Completed Tagteam Cycling Routes



WHERE WE HAVE BEEN. The colored lines on this map represent where we have tagteam cycled since 1 Aug 2015. BLUE lines = 2015, YELLOW lines = 2016, RED lines = 2017. We will continue to update this map as we complete additional route segments (we are not done yet!).

Monday, November 16, 2015

Day 108: Suwannee River State Park

The weather always seems to give us one or two days with lows in the mid to upper 50s and highs in the 70s and 80s before another cold front or rain system passes through to cool things off.  So today was our day to make hay while we had lots of sun to work with.  We hit the road a bit earlier than usual, in an effort to cover a longer than typical distance.  We could have had a short day and stayed at a KOA, but decided to split the riding so that we could stay at another state park.

Virtually the whole day had some sort of headwind.  For the first hour or so it was around 5 mph, but after that it was pretty consistently around 10 mph with a stronger gust or two thrown in to keep us off balance.  Add some rolling hills and 10 miles of construction at the end, and it was a fairly challenging day.  We were fortunate to have good weather, as the construction would have been a real hazard in the rain.

I rode the first 52 miles, and aside from the rolling hills, it wasn't too bad.  Alea did the last 32 miles and once again managed to get the stinky end of the stick.  First, there was a fair amount of traffic through Madison, FL, though most of the way through town there was a nearly empty parking strip to ride in.  Then came the construction.  They had paved most of the westbound side of the highway.  That left the eastbound side prepped for overlay, which included texturing the shoulder to assure the overlay would adhere properly.  That made it too bumpy to ride on, so Alea cautiously rode against traffic on the freshly paved westbound shoulder.  That lasted for several miles, before she reached the section that had been prepped on both sides, but had yet to be paved.  That was the worst section, which lasted about 5 miles and had more truck traffic than we had seen all day.  Alea was especially cautious and eventually got past all of that.
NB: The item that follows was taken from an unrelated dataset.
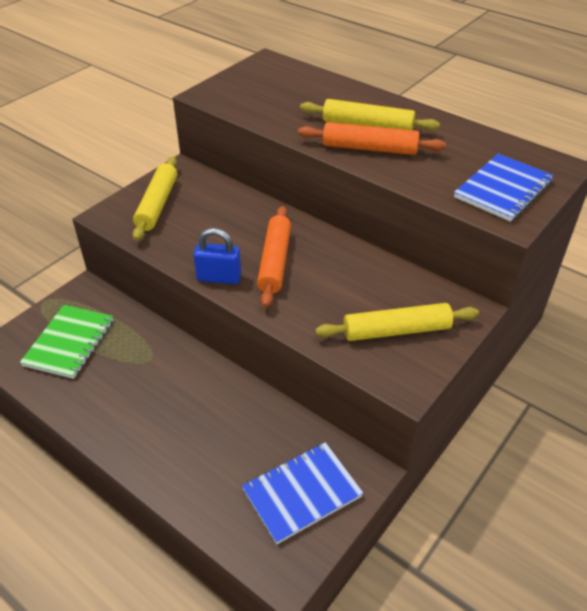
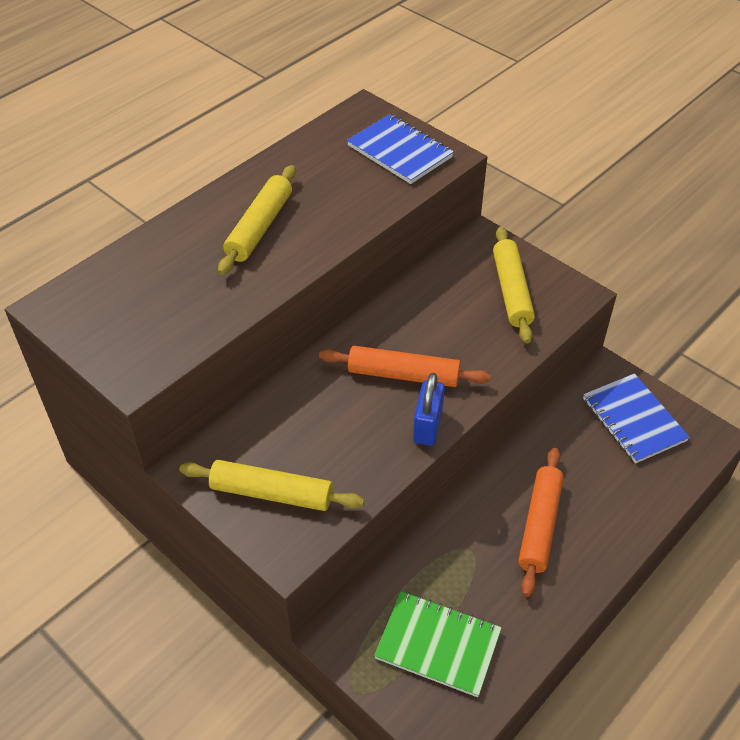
camera: 85 degrees left, 5 degrees up
(369, 148) = (309, 231): orange rolling pin -> orange rolling pin (539, 525)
The courthouse at Madison, FL.
I always appreciate when municipalities are thoughtful enough to provide
for the welfare of all of their citizens.  Sights like this were pretty common
before Reaganomics.
So we eventually made it safely to Suwannee River State Park, where we are camping for the night ($24.20, power, water and showers).  We somehow managed to get one of the more private sites in the campground (likely because the pad is too short for most of today's RVs).

We asked the park ranger about the fact that so many state parks are nearly fully booked for next week.  She said that happens at Thanksgiving and around Christmas and New Years.  The weekends are often booked, but midweek it is possible to find sites in most parks (and availability is much better after Martin Luther King Day).  That's good to know, as we were starting to wonder how difficult it would be to get from St Augustine to Palmetto?  It'll only be a two or three day ride from St Augustine to where we'll leave our route to stay with Alea's sisters in Oviedo, and we can wait out the holiday rush there.  We'll be able to leave on Sunday and get across the state before the following weekend, so finding campsites for the final days of this year's trip should be no more difficult than has normally been the case.